Before you read the next sentence, name three Canadian painters.
If it took you a while to get here, you're in good company.
A Mainstreet Research poll found that 54% of adult Canadians cannot name a single Canadian visual artist, living or dead. In contrast, the poll also found that 97% of adult Canadians can name at least three Canadian hockey players.
It's hardly surprising the names of our painters don't roll off our tongues like our iconic hockey heroes -- but not being able to name even one? Are we really so divorced from art a majority of us can't name Emily Carr, Tom Thomson, Jean-Paul Riopelle or Norval Morrisseau?
According to the poll, first reported on by The National Post, this is sadly the case.
It's hard to overstate what the Group of Seven did for our national identity. Canada's first art movement, the Group of Seven pushed back at the European art world -- "Our landscapes are worth painting, and we can paint them however the hell we want," they seemed to be saying. Their paintings celebrated our sense of place.
"The Indian Group of Seven" was another formidable influence on our collective consciousness. Daphne Odjig, Norval Morrisseau and Carl Ray helped their people reconnect with their culture and inspired generations of artists after them. Indigenous art has helped Canada's most disenfranchised peoples tell their stories with dignity and power.
Our art has also helped us see things we don't want to see, but desperately need to. Edward Burtynsky's stunning, eerie, large-format photographs of industrial landscapes like Alberta's tar sands shocked the chattering classes. His work awakens, startles, even frightens -- a crucial step if we are ever going to take meaningful action against global warming.
Hockey, we are reminded regularly, defines us as a nation, binds us in passion for a game we claim to own. Canadian art is just as important to our national self. It enriches us emotionally and intellectually -- studies show the more children are exposed to art, the better their outcomes. Art helps us see things differently.
Funding art should be a critical piece in our approach to creating a better society, but it's easy to keep sidelining it, budget-cutting it and waiting for a year of abundance to prioritize it again. It's seen as a luxury product -- in times of economic hardship, a needless frill.
That may be changing. Canadian Heritage Minister Mélanie Joly has pledged to double the funding for the Canada Council for the Arts to $360 million per year, calling it "a new relationship between Canada and the art scene and the world."

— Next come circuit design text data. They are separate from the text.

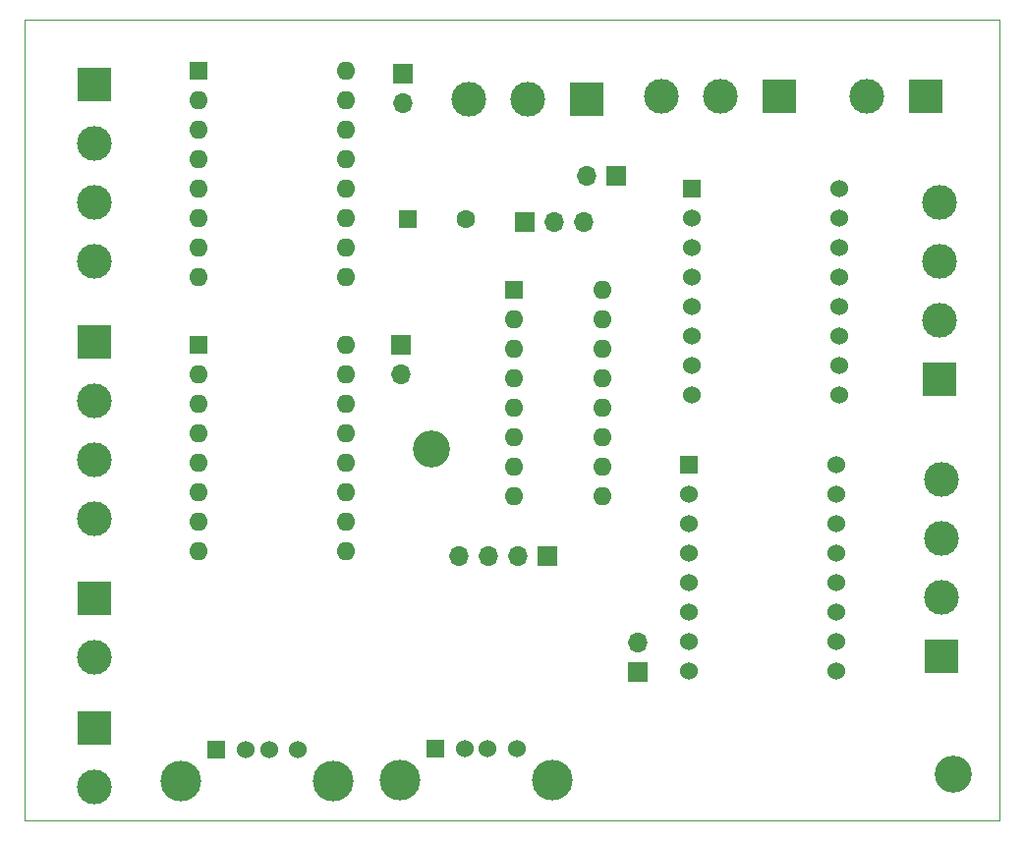
<source format=gbs>
%TF.GenerationSoftware,KiCad,Pcbnew,5.1.9-73d0e3b20d~88~ubuntu18.04.1*%
%TF.CreationDate,2021-09-14T17:41:00-05:00*%
%TF.ProjectId,gpr20_board,67707232-305f-4626-9f61-72642e6b6963,rev?*%
%TF.SameCoordinates,Original*%
%TF.FileFunction,Soldermask,Bot*%
%TF.FilePolarity,Negative*%
%FSLAX46Y46*%
G04 Gerber Fmt 4.6, Leading zero omitted, Abs format (unit mm)*
G04 Created by KiCad (PCBNEW 5.1.9-73d0e3b20d~88~ubuntu18.04.1) date 2021-09-14 17:41:00*
%MOMM*%
%LPD*%
G01*
G04 APERTURE LIST*
%TA.AperFunction,Profile*%
%ADD10C,0.050000*%
%TD*%
%ADD11C,3.200000*%
%ADD12O,1.600000X1.600000*%
%ADD13R,1.600000X1.600000*%
%ADD14C,1.600000*%
%ADD15C,3.500000*%
%ADD16R,1.524000X1.524000*%
%ADD17C,1.524000*%
%ADD18C,3.000000*%
%ADD19R,3.000000X3.000000*%
%ADD20R,1.700000X1.700000*%
%ADD21O,1.700000X1.700000*%
%ADD22C,1.530000*%
%ADD23R,1.530000X1.530000*%
G04 APERTURE END LIST*
D10*
X158000000Y-102000000D02*
X158000000Y-33000000D01*
X242000000Y-102000000D02*
X158000000Y-102000000D01*
X242000000Y-33000000D02*
X158000000Y-33000000D01*
X242000000Y-102000000D02*
X242000000Y-33000000D01*
D11*
%TO.C,REF\u002A\u002A*%
X193000000Y-70000000D03*
%TD*%
%TO.C,REF\u002A\u002A*%
X238000000Y-98000000D03*
%TD*%
D12*
%TO.C,A1*%
X185700000Y-37400000D03*
X173000000Y-55180000D03*
X185700000Y-39940000D03*
X173000000Y-52640000D03*
X185700000Y-42480000D03*
X173000000Y-50100000D03*
X185700000Y-45020000D03*
X173000000Y-47560000D03*
X185700000Y-47560000D03*
X173000000Y-45020000D03*
X185700000Y-50100000D03*
X173000000Y-42480000D03*
X185700000Y-52640000D03*
X173000000Y-39940000D03*
X185700000Y-55180000D03*
D13*
X173000000Y-37400000D03*
%TD*%
%TO.C,A2*%
X173000000Y-61000000D03*
D12*
X185700000Y-78780000D03*
X173000000Y-63540000D03*
X185700000Y-76240000D03*
X173000000Y-66080000D03*
X185700000Y-73700000D03*
X173000000Y-68620000D03*
X185700000Y-71160000D03*
X173000000Y-71160000D03*
X185700000Y-68620000D03*
X173000000Y-73700000D03*
X185700000Y-66080000D03*
X173000000Y-76240000D03*
X185700000Y-63540000D03*
X173000000Y-78780000D03*
X185700000Y-61000000D03*
%TD*%
D13*
%TO.C,C1*%
X191000000Y-50200000D03*
D14*
X196000000Y-50200000D03*
%TD*%
D15*
%TO.C,J1*%
X203470000Y-98510000D03*
X190330000Y-98510000D03*
D16*
X193400000Y-95800000D03*
D17*
X195900000Y-95800000D03*
X197900000Y-95800000D03*
X200400000Y-95800000D03*
%TD*%
D18*
%TO.C,J2*%
X164000000Y-43680000D03*
X164000000Y-48760000D03*
D19*
X164000000Y-38600000D03*
D18*
X164000000Y-53840000D03*
%TD*%
%TO.C,J3*%
X164000000Y-75960000D03*
D19*
X164000000Y-60720000D03*
D18*
X164000000Y-70880000D03*
X164000000Y-65800000D03*
%TD*%
D17*
%TO.C,J4*%
X181530000Y-95890000D03*
X179030000Y-95890000D03*
X177030000Y-95890000D03*
D16*
X174530000Y-95890000D03*
D15*
X171460000Y-98600000D03*
X184600000Y-98600000D03*
%TD*%
D19*
%TO.C,J5*%
X164000000Y-94000000D03*
D18*
X164000000Y-99080000D03*
%TD*%
%TO.C,J6*%
X164000000Y-87880000D03*
D19*
X164000000Y-82800000D03*
%TD*%
%TO.C,J7*%
X235600000Y-39600000D03*
D18*
X230520000Y-39600000D03*
%TD*%
%TO.C,J8*%
X212840000Y-39600000D03*
X217920000Y-39600000D03*
D19*
X223000000Y-39600000D03*
%TD*%
%TO.C,J9*%
X206400000Y-39800000D03*
D18*
X201320000Y-39800000D03*
X196240000Y-39800000D03*
%TD*%
%TO.C,J10*%
X236800000Y-58920000D03*
X236800000Y-53840000D03*
D19*
X236800000Y-64000000D03*
D18*
X236800000Y-48760000D03*
%TD*%
%TO.C,J11*%
X237000000Y-72560000D03*
D19*
X237000000Y-87800000D03*
D18*
X237000000Y-77640000D03*
X237000000Y-82720000D03*
%TD*%
D20*
%TO.C,J12*%
X190600000Y-37600000D03*
D21*
X190600000Y-40140000D03*
%TD*%
D20*
%TO.C,J13*%
X190400000Y-61000000D03*
D21*
X190400000Y-63540000D03*
%TD*%
%TO.C,J14*%
X210800000Y-86660000D03*
D20*
X210800000Y-89200000D03*
%TD*%
%TO.C,J15*%
X201120000Y-50400000D03*
D21*
X203660000Y-50400000D03*
X206200000Y-50400000D03*
%TD*%
D20*
%TO.C,J16*%
X203000000Y-79200000D03*
D21*
X200460000Y-79200000D03*
X197920000Y-79200000D03*
X195380000Y-79200000D03*
%TD*%
D20*
%TO.C,J17*%
X209000000Y-46400000D03*
D21*
X206460000Y-46400000D03*
%TD*%
D22*
%TO.C,U1*%
X215450000Y-55130000D03*
X228150000Y-55130000D03*
X215450000Y-57670000D03*
X215450000Y-60210000D03*
X215450000Y-62750000D03*
X215450000Y-65290000D03*
X215450000Y-52590000D03*
X215450000Y-50050000D03*
D23*
X215450000Y-47510000D03*
D22*
X228150000Y-52590000D03*
X228150000Y-50050000D03*
X228150000Y-47510000D03*
X228150000Y-57670000D03*
X228150000Y-60210000D03*
X228150000Y-62750000D03*
X228150000Y-65290000D03*
%TD*%
%TO.C,U2*%
X227950000Y-89090000D03*
X227950000Y-86550000D03*
X227950000Y-84010000D03*
X227950000Y-81470000D03*
X227950000Y-71310000D03*
X227950000Y-73850000D03*
X227950000Y-76390000D03*
D23*
X215250000Y-71310000D03*
D22*
X215250000Y-73850000D03*
X215250000Y-76390000D03*
X215250000Y-89090000D03*
X215250000Y-86550000D03*
X215250000Y-84010000D03*
X215250000Y-81470000D03*
X227950000Y-78930000D03*
X215250000Y-78930000D03*
%TD*%
D13*
%TO.C,U3*%
X200180000Y-56220000D03*
D12*
X207800000Y-74000000D03*
X200180000Y-58760000D03*
X207800000Y-71460000D03*
X200180000Y-61300000D03*
X207800000Y-68920000D03*
X200180000Y-63840000D03*
X207800000Y-66380000D03*
X200180000Y-66380000D03*
X207800000Y-63840000D03*
X200180000Y-68920000D03*
X207800000Y-61300000D03*
X200180000Y-71460000D03*
X207800000Y-58760000D03*
X200180000Y-74000000D03*
X207800000Y-56220000D03*
%TD*%
M02*

</source>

Her phrasing is more than a ministerial talking point. It shows an understanding that Canadian art binds us.
So why are so many of us disconnected from it?
Young adults fared the worst in the poll. Is it because so many of them dropped art in grade 9? Or is it the way we consume art that turns them off? Perhaps the traditional way of viewing art in galleries is the root of the problem. The growing success of interactive art events such as Nuit Blanche suggests that may be so.
Perhaps most of us think we aren't smart (or rich or stuffy) enough to understand art. What do galleries need to do differently to allow the raw experience of art to be enough? Maybe we need to democratize art. Maybe galleries should be free.
I have nothing against hockey. There's nothing I enjoy more than playing shinny with beer chilling in the snow. But the fact I can rattle off the roster of the 1976 New York Rangers more easily than I can name the Group of Seven strikes me as alarming.
It concerns one of my shinny mates as well, Peter Doig, one of the world's greatest living painters -- and not a bad hockey player either. He suggests, "Artists themselves are partly to blame for the fact that their work is not known by the wider populous," Doig says. "Artists and their art have to make their presence felt, that it matters. We should then in turn be helped, through our education system, to learn why. In the same way that not every hockey player will have the presence of a Connor McDavid, we have to learn why some artists are more like a Marc-Édouard Vlasic--but equally important."
It's an interesting juxtaposition: the value we place on a game versus the value we place on art. This poll confirms something I have long feared -- Canadian art is becoming less and less important to the average Canadian. We are a society obsessed with big league sports.
But when we neglect Canadian artists and their work, we risk losing our capability to challenge the norms and pieties of our society, to tell our stories, to make our voices heard, and to fight injustice. Worse, we risk losing our humanity -- in the usual way one's humanity is lost: insidiously, incrementally and without even really noticing it's gone.
We need more Canadian art -- and we need more Canadians to experience it.